Excerpted passage:
22.2.7. GeoTools RDD Provider¶
GeoToolsSpatialRDDProvider
is provided by the geomesa-spark-geotools
module:
<dependency>
<groupId>org.locationtech.geomesa</groupId>
<artifactId>geomesa-spark-geotools_2.11</artifactId>
// version, etc.
</dependency>
GeoToolsSpatialRDDProvider
generates and saves RDD
s of features stored in
a generic GeoTools DataStore
. The configuration parameters passed are the same as
those passed to DataStoreFinder.getDataStore()
to create the data store of interest,
plus a required boolean parameter called “geotools” to indicate to the SPI to load
GeoToolsSpatialRDDProvider
. For example, the CSVDataStore described in the
GeoTools ContentDataStore tutorial takes a single parameter called “file”. To use
this data store with GeoMesa Spark, do the following:
val params = Map(
"geotools" -> "true",
"file" -> "locations.csv")
val query = new Query("locations")
val rdd = GeoMesaSpark(params).rdd(new Configuration(), sc, params, query)
The name of the feature type to access in the data store is passed as the type name of the
query passed to the rdd()

Material provided:

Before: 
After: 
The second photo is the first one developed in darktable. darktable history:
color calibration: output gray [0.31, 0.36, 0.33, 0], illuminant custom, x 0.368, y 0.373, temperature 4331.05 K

Tasks to complete:
**a)** In the GeoTools RDD provider passage, which module provides GeoToolsSpatialRDDProvider?
**b)** Sum up the GeoTools RDD provider passage in two sentences.
**c)** Write the next part of the GeoTools RDD provider passage, picking up where it stops.
The lines after the GeoTools RDD provider passage are separate material and have nothing to do with it.

Exercise answers:
**a)** The geomesa-spark-geotools module provides it.

**b)** GeoToolsSpatialRDDProvider, from the geomesa-spark-geotools module, generates and saves RDDs of features stored in a generic GeoTools DataStore. It takes the same parameters used to create that data store with DataStoreFinder.getDataStore(), plus a required boolean "geotools" parameter, and the feature type name is given as the type name of the query passed to rdd().

**c)**
method. In the example of the CSVDataStore, this is the
basename of the filename passed as an argument.
Warning
Do not use the GeoTools RDD provider with a GeoMesa Accumulo data store. The Accumulo RDD Provider provides additional optimizations to improve performance between Spark/SparkSQL and GeoMesa Accumulo data stores.
If both the GeoTools and Accumulo RDD providers are available on the classpath,
the GeoTools provider will only be used if "geotools" -> "true"
is included
as a parameter, and thus should be omitted with a GeoMesa Accumulo data store.
If your data store supports it, use the save()
method to save features:
GeoMesaSpark(params).save(rdd, params, "locations")